UHV students help Rockport families after Hurricane Harvey
Victor Nenque has fond memories of yearly family vacations at Rockport, so seeing the devastation to the small, coastal town caused by Hurricane Harvey was a shock.
“There was so much damage, it was just breathtaking,” Nenque said. “Every house, trailer and building was damaged or completely gone. You couldn’t tell what street you were on because all the signs had blown away. The only thing that stayed the same was the ocean. Even the beach was covered in trash and debris.”
Nenque, a senior from Laredo, was one of 26 University of Houston-Victoria students who took part in the university’s Jags Join In: Day of Service trip to Rockport in the fall to assist with cleanup after the hurricane. The students rode a bus to the coastal community.

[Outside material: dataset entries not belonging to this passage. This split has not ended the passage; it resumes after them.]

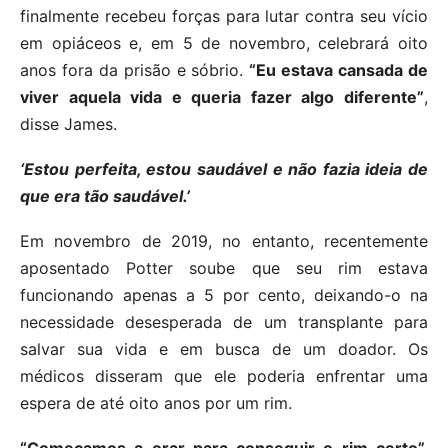
finalmente recebeu forças para lutar contra seu vício
em opiáceos e, em 5 de novembro, celebrará oito
anos fora da prisão e sóbrio.
“Eu estava cansada de
viver aquela vida e queria fazer algo diferente”
,
disse James.
‘Estou perfeita, estou saudável e não fazia ideia de
que era tão saudável.’
Em novembro de 2019, no entanto, recentemente
aposentado Potter soube que seu rim estava
funcionando apenas a 5 por cento, deixando-o na
necessidade desesperada de um transplante para
salvar sua vida e em busca de um doador. Os
médicos disseram que ele poderia enfrentar uma
espera de até oito anos por um rim.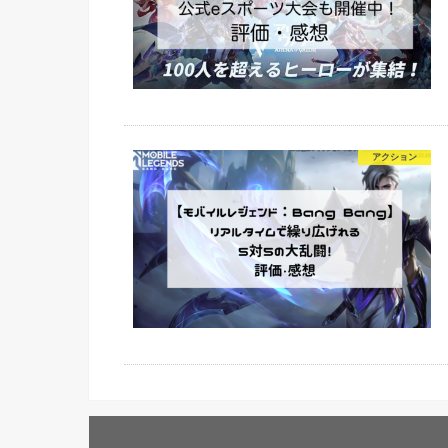
アクション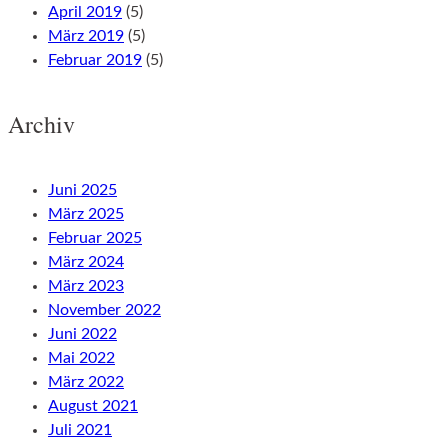
April 2019
(5)
März 2019
(5)
Februar 2019
(5)
Archiv
Juni 2025
März 2025
Februar 2025
März 2024
März 2023
November 2022
Juni 2022
Mai 2022
März 2022
August 2021
Juli 2021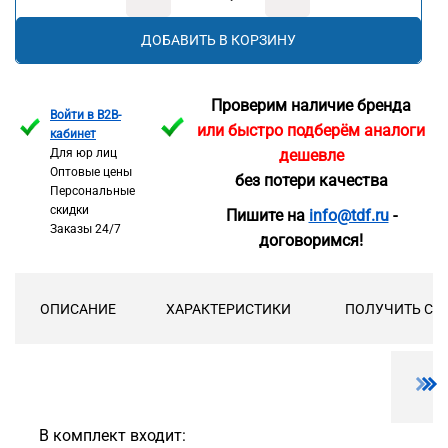
ДОБАВИТЬ В КОРЗИНУ
Проверим наличие бренда
Войти в B2B-
или быстро подберём аналоги
кабинет
Для юр лиц
дешевле
Оптовые цены
без потери качества
Персональные
скидки
Пишите на
info@tdf.ru
-
Заказы 24/7
договоримся!
ОПИСАНИЕ
ХАРАКТЕРИСТИКИ
ПОЛУЧИТЬ СК
В комплект входит: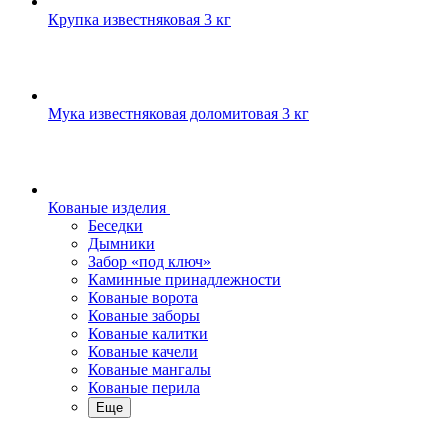
Крупка известняковая 3 кг
Мука известняковая доломитовая 3 кг
Кованые изделия
Беседки
Дымники
Забор «под ключ»
Каминные принадлежности
Кованые ворота
Кованые заборы
Кованые калитки
Кованые качели
Кованые мангалы
Кованые перила
Еще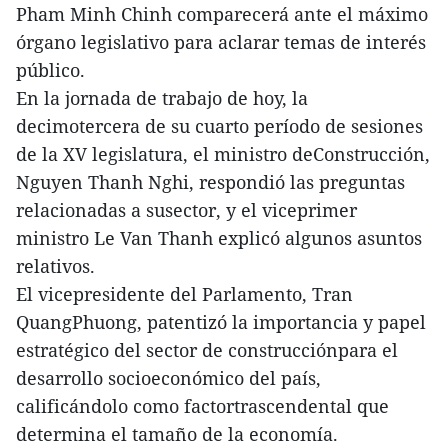
Pham Minh Chinh comparecerá ante el máximo
órgano legislativo para aclarar temas de interés
público.
En la jornada de trabajo de hoy, la
decimotercera de su cuarto período de sesiones
de la XV legislatura, el ministro deConstrucción,
Nguyen Thanh Nghi, respondió las preguntas
relacionadas a susector, y el viceprimer
ministro Le Van Thanh explicó algunos asuntos
relativos.
El vicepresidente del Parlamento, Tran
QuangPhuong, patentizó la importancia y papel
estratégico del sector de construcciónpara el
desarrollo socioeconómico del país,
calificándolo como factortrascendental que
determina el tamaño de la economía.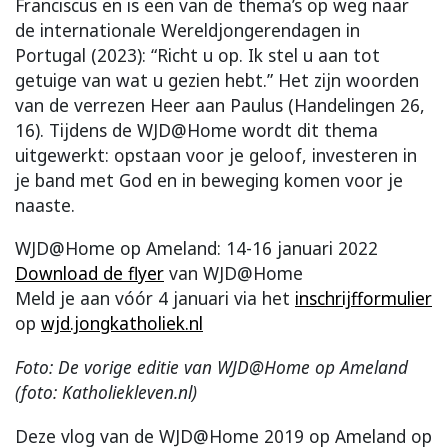
Franciscus en is een van de thema’s op weg naar
de internationale Wereldjongerendagen in
Portugal (2023): “Richt u op. Ik stel u aan tot
getuige van wat u gezien hebt.” Het zijn woorden
van de verrezen Heer aan Paulus (Handelingen 26,
16). Tijdens de WJD@Home wordt dit thema
uitgewerkt: opstaan voor je geloof, investeren in
je band met God en in beweging komen voor je
naaste.
WJD@Home op Ameland: 14-16 januari 2022
Download de flyer
van WJD@Home
Meld je aan vóór 4 januari via het
inschrijfformulier
op
wjd.jongkatholiek.nl
Foto: De vorige editie van WJD@Home op Ameland
(foto: Katholiekleven.nl)
Deze vlog van de WJD@Home 2019 op Ameland op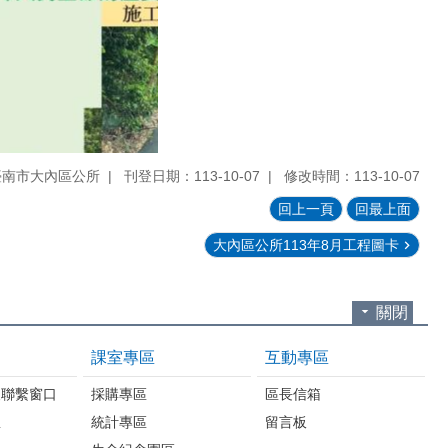
臺南市大內區公所
刊登日期：113-10-07
修改時間：113-10-07
回上一頁
回最上面
大內區公所113年8月工程圖卡
關閉
課室專區
互動專區
報聯繫窗口
採購專區
區長信箱
息
統計專區
留言板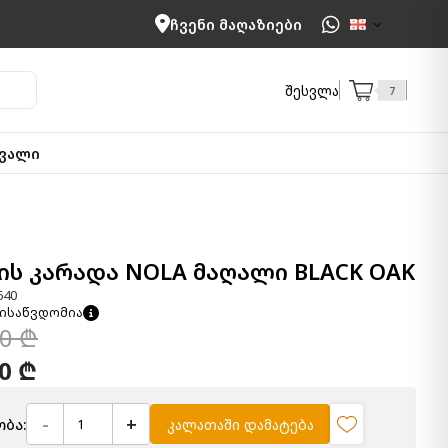
ჩვენი მაღაზიები
შესვლა
7
ვალი
ს კარადა NOLA მაღალი BLACK OAK
640
ისაწვდომია
00 ₾
00 ₾
-
+
ბა:
კალათაში დამატება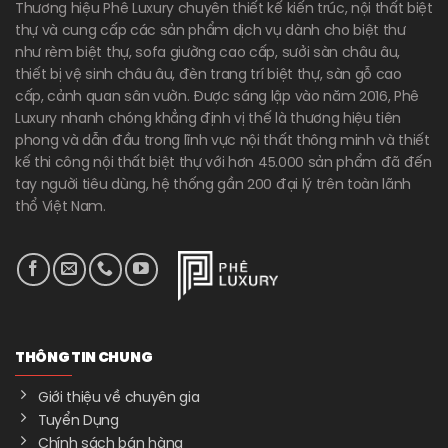
Thương hiệu Phê Luxury chuyên thiết kế kiến trúc, nội thất biệt
thự và cung cấp các sản phẩm dịch vụ dành cho biệt thư
như rèm biệt thự, sofa giường cao cấp, sưởi sàn châu âu,
thiết bị vệ sinh châu âu, đèn trang trí biệt thự, sàn gỗ cao
cấp, cảnh quan sân vườn. Được sáng lập vào năm 2016, Phê
Luxury nhanh chóng khẳng định vị thế là thương hiệu tiên
phong và dẫn đầu trong lĩnh vực nội thất thông minh và thiết
kế thi công nội thất biệt thự với hơn 45.000 sản phẩm đã đến
tay người tiêu dùng, hệ thống gần 200 đại lý trên toàn lãnh
thổ Việt Nam.
THÔNG TIN CHUNG
Giới thiệu về chuyên gia
Tuyển Dụng
Chính sách bán hàng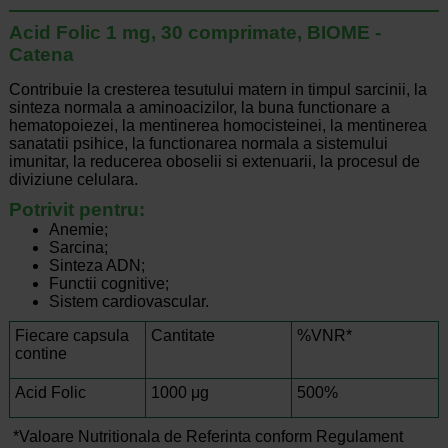
Acid Folic 1 mg, 30 comprimate, BIOME -
Catena
Contribuie la cresterea tesutului matern in timpul sarcinii, la
sinteza normala a aminoacizilor, la buna functionare a
hematopoiezei, la mentinerea homocisteinei, la mentinerea
sanatatii psihice, la functionarea normala a sistemului
imunitar, la reducerea oboselii si extenuarii, la procesul de
diviziune celulara.
Potrivit pentru:
Anemie;
Sarcina;
Sinteza ADN;
Functii cognitive;
Sistem cardiovascular.
Fiecare capsula
Cantitate
%VNR*
contine
Acid Folic
1000 μg
500%
*Valoare Nutritionala de Referinta conform Regulament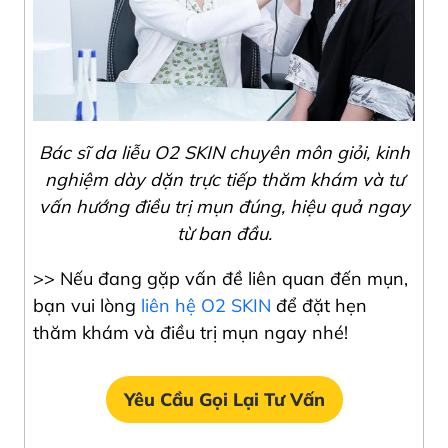
Bác sĩ da liễu O2 SKIN chuyên môn giỏi, kinh
nghiệm dày dặn trực tiếp thăm khám và tư
vấn hướng điều trị mụn đúng, hiệu quả ngay
từ ban đầu.
>> Nếu đang gặp vấn đề liên quan đến mụn,
bạn vui lòng
liên hệ O2 SKIN
để đặt hẹn
thăm khám và điều trị mụn ngay nhé!
Yêu Cầu Gọi Lại Tư Vấn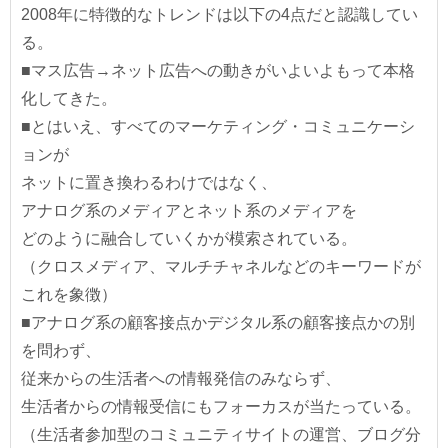
2008年に特徴的なトレンドは以下の4点だと認識してい
る。
■マス広告→ネット広告への動きがいよいよもって本格
化してきた。
■とはいえ、すべてのマーケティング・コミュニケーシ
ョンが
ネットに置き換わるわけではなく、
アナログ系のメディアとネット系のメディアを
どのように融合していくかが模索されている。
（クロスメディア、マルチチャネルなどのキーワードが
これを象徴）
■アナログ系の顧客接点かデジタル系の顧客接点かの別
を問わず、
従来からの生活者への情報発信のみならず、
生活者からの情報受信にもフォーカスが当たっている。
（生活者参加型のコミュニティサイトの運営、ブログ分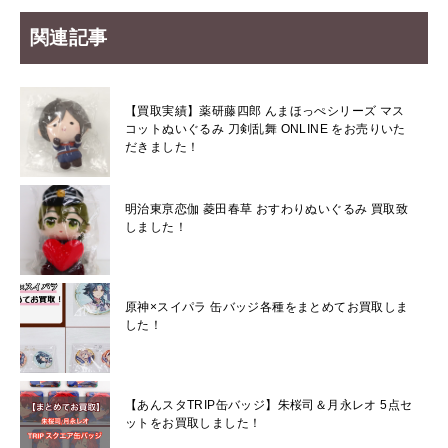
関連記事
【買取実績】薬研藤四郎 んまほっぺシリーズ マス
コットぬいぐるみ 刀剣乱舞 ONLINE をお売りいた
だきました！
明治東亰恋伽 菱田春草 おすわりぬいぐるみ 買取致
しました！
原神×スイパラ 缶バッジ各種をまとめてお買取しま
した！
【あんスタTRIP缶バッジ】朱桜司＆月永レオ 5点セ
ットをお買取しました！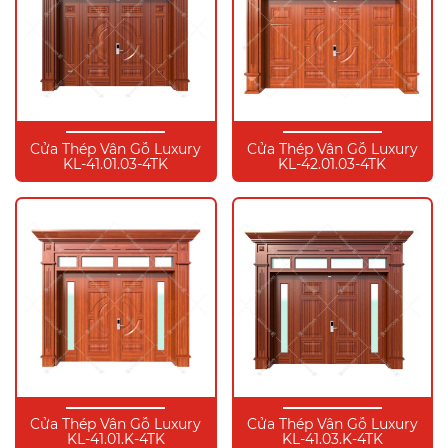
Cửa Thép Vân Gỗ Luxury
Cửa Thép Vân Gỗ Luxury
KL-41.01.03-4TK
KL-42.01.03-4TK
Cửa Thép Vân Gỗ Luxury
Cửa Thép Vân Gỗ Luxury
KL-41.01.K-4TK
KL-41.03.K-4TK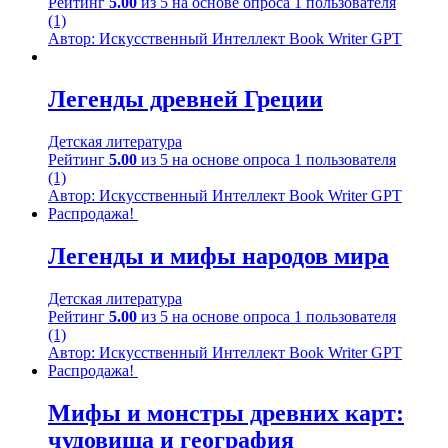
Рейтинг
5.00
из 5 на основе опроса
1
пользователя
(1)
Автор: Искусственный Интеллект Book Writer GPT
Легенды древней Греции
Детская литература
Рейтинг
5.00
из 5 на основе опроса
1
пользователя
(1)
Автор: Искусственный Интеллект Book Writer GPT
Распродажа!
Легенды и мифы народов мира
Детская литература
Рейтинг
5.00
из 5 на основе опроса
1
пользователя
(1)
Автор: Искусственный Интеллект Book Writer GPT
Распродажа!
Мифы и монстры древних карт:
чудовища и география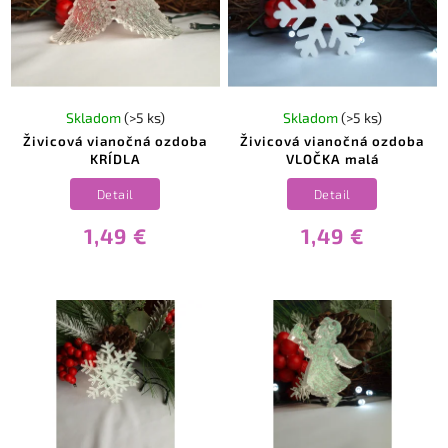
Skladom
(>5 ks)
Skladom
(>5 ks)
Živicová vianočná ozdoba
Živicová vianočná ozdoba
KRÍDLA
VLOČKA malá
Detail
Detail
1,49 €
1,49 €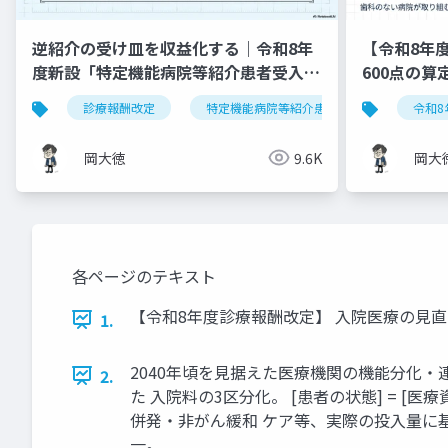
逆紹介の受け皿を収益化する｜令和8年
【令和8年
度新設「特定機能病院等紹介患者受入加
600点の
算」完全実践ガイド
診療報酬改定
特定機能病院等紹介患者受入加算
令和8
岡大徳
9.6K
岡大
各ページのテキスト
【令和8年度診療報酬改定】 入院医療の見直
1.
2040年頃を見据えた医療機関の機能分化・
2.
た 入院料の3区分化。 [患者の状態] = [
併発・非がん緩和 ケア等、実際の投入量に基
一。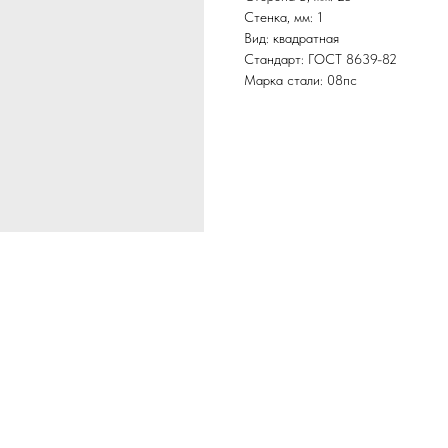
Стенка, мм: 1
Вид: квадратная
Стандарт: ГОСТ 8639-82
Марка стали: 08пс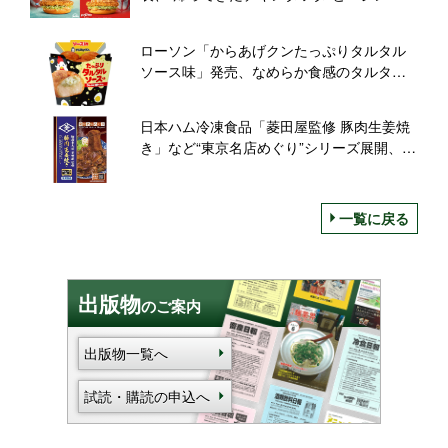
ツタ」、マックフィズ＆マックフロート、
シャカシャカポテトを展開
ローソン「からあげクンたっぷりタルタル
ソース味」発売、なめらか食感のタルタル
たっぷり“ソースin”シリーズ第1弾
日本ハム冷凍食品「菱田屋監修 豚肉生姜焼
き」など“東京名店めぐり”シリーズ展開、家
庭で専門店の味を追求/2022年春夏新商品
一覧に戻る
出版物
のご案内
出版物一覧へ
試読・購読の申込へ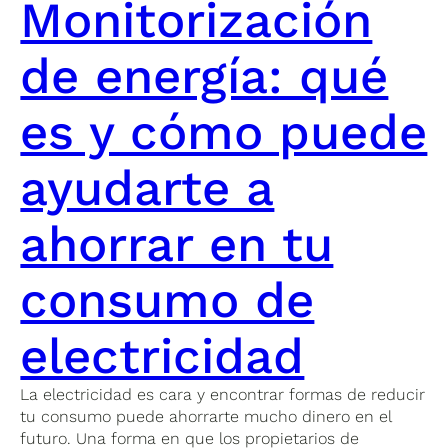
Monitorización
de energía: qué
es y cómo puede
ayudarte a
ahorrar en tu
consumo de
electricidad
La electricidad es cara y encontrar formas de reducir
tu consumo puede ahorrarte mucho dinero en el
futuro. Una forma en que los propietarios de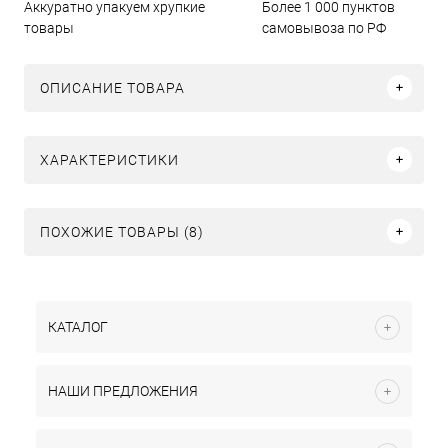
Аккуратно упакуем хрупкие
Более 1 000 пунктов
товары
самовывоза по РФ
ОПИСАНИЕ ТОВАРА
ХАРАКТЕРИСТИКИ
ПОХОЖИЕ ТОВАРЫ (8)
КАТАЛОГ
НАШИ ПРЕДЛОЖЕНИЯ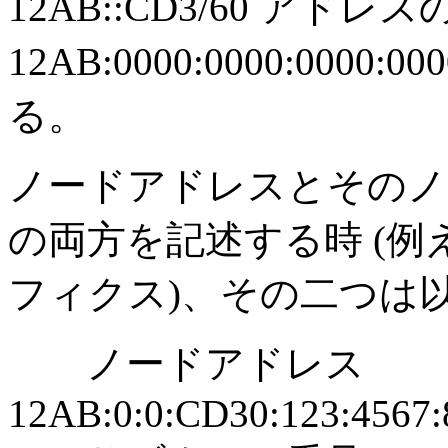
12AB::CD3/60 アドレス
12AB:0000:0000:0000:
る。
ノードアドレスとそのノ
の両方を記述する時 (
フィクス)、その二つは
ノードアドレス
12AB:0:0:CD30:123:4567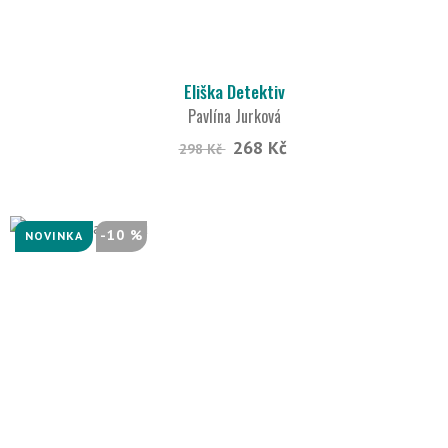
Eliška Detektiv
Pavlína Jurková
268 Kč
298 Kč
-10 %
NOVINKA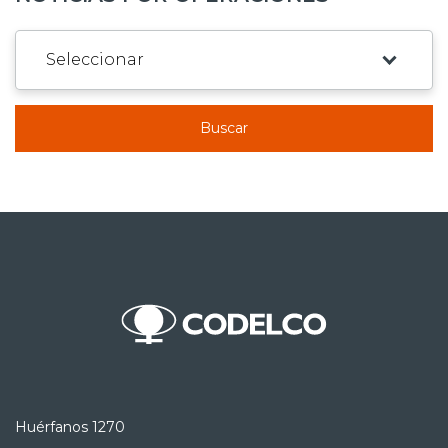
Buscar
Huérfanos 1270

The trip was funded by a We Stand Strong Against Disasters grant from Youth Service America as part of a Kindness Rising campaign and the #LeadASAP initiative.
“After the hurricane, we had a lot of students who said they wanted to help,” said Sara Weinstein, a UHV Student Life & Services coordinator. “We were able to coordinate with a local church and find two locations where our students could help families begin the recovery process.”
Students visited two sites during the trip. At the first location, they helped a woman whose trailer home was destroyed by the hurricane. Students cleared trash and debris and also helped dig to locate a water line so the woman could hook up a new trailer and have running water.
“The woman was so happy when we found the pipe,” said Jocelyne Martinez, a UHV junior from Austin. “She started dancing around and jumping up and down. It was great to know that we were able to help her and make her that happy in the midst of everything she had lost. She said the work we did in a day would have taken her weeks.”
At the second location, students helped a husband and wife clear away fallen trees and branches so the couple could begin the process of getting their house fixed. As the students worked together at both sites, it was amazing to see how hope spread through their actions, Weinstein said.
“We had a great group sign up, and the students immediately got to work to do as much as possible,” she said. “There was a sense of excitement that they were making a difference, and the people we were helping were so grateful and pleased that our students came.”
For Martinez, the trip was part of a personal decision to take part in more community service that semester.
“My class workload wasn’t as strenuous as previous semesters, so I wanted to do something good and help people,” she said. “Community service can be hard, but I took away good memories from using my time to help others and do some good.”
Looking back on the trip, Nenque remembers how positive and hopeful the people of Rockport were despite their circumstances.
“It was amazing to see how no one was feeling sorry for themselves,” Nenque said. “They were so ready to rebuild and get on with life. I remember seeing an American flag in the window of a trailer. I’ve seen similar images on the news after other disasters, but seeing it for myself in the midst of all that destruction was incredible.”